The purpose is to provide investors with input on whether the compensation programs are appropriate. The Board and Compensation Committee recommend voting "FOR," noting that their policies are designed to support long-term profitable growth and align employee interests with shareholder interests.
🚀 Proposal 4: Increasing the Equity Pool Size
This is arguably the most critical proposal, asking shareholders to approve the Amended and Restated NovoCure Limited 2024 Omnibus Incentive Plan.
The company is seeking approval for an additional 9,000,000 Ordinary Shares. This massive increase is necessary for NovoCure to fund its talent strategy in a competitive market.
- Extension: Approval will extend the term of the Plan by an additional two years, making it expire in 2036.
- Timeline: Management anticipates these additional shares will cover compensation needs for approximately the next one to two years, until 2028.
- The Risk: If the Amended Plan is not approved, the company will lose access to a vital compensation tool, forcing them to potentially rely heavily on cash components to retain key talent.
💼 Compensation Philosophy and Structure
NovoCure’s compensation philosophy is built around aligning long-term employee interests with shareholder value. The majority of awards are granted to the broad employee population (approx. 56.3%), reinforcing the idea of collective ownership.
The compensation mix is structured to include:
- Base Salary: The regular, fixed income.
- Annual Incentives: Short-term goals and rewards.
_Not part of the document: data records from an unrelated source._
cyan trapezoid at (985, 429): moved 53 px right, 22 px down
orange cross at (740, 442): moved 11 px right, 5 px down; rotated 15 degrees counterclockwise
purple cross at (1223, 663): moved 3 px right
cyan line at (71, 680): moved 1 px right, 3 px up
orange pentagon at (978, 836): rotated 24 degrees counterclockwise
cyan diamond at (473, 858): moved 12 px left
- Long-term Incentives: Equity awards (like stock options or restricted stock units) that encourage long-term tenure and performance.
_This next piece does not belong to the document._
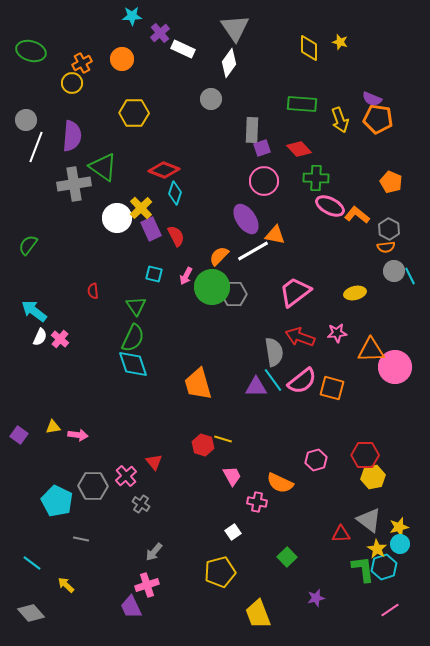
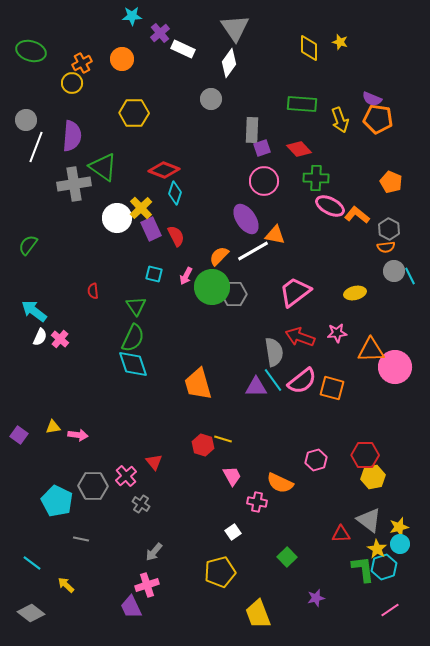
gray diamond at (31, 613): rotated 12 degrees counterclockwise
The Board states that because of the long-term nature of bringing therapies to market, these long-term incentive programs are "vital to aligning our employees with our strategy."
🌐 Corporate Details and Contacts
This statement, filed on April 20, 2026, is available on the company’s investor relations website (www.novocure.com) and the SEC's website.
The notice of internet availability will be sent out on or about April 20, 2026. If shareholders receive printed materials, they can also obtain the Annual Report on Form 10-K for the fiscal year ended December 31, 2025, without charge by writing to: NovoCure Limited, Investor Relations, 1550 Liberty Ridge Drive, Suite 115, Wayne, Pennsylvania 19087, USA.
🧠 The Analogy
Think of a company like a sophisticated sports team building a championship roster. The Proxy Statement is the annual draft board. The Directors are the coaches and captains, the Audit Firm is the independent bookkeeper, and the Omnibus Incentive Plan (the 9 million shares) is the salary pool. By asking shareholders to approve this huge pool of shares, the team is ensuring it has enough capital (equity) to sign and keep its best players (talent) for the next several years, which is essential for the long-term goal of winning.
🧩 Final Takeaway
This filing is fundamentally a vote on "the engine" of the company: its human capital. Shareholders must approve the massive increase in the equity pool (9 million shares) to ensure NovoCure can continue to attract, motivate, and retain the specialized scientific and commercial talent required to bring its cancer therapies to market.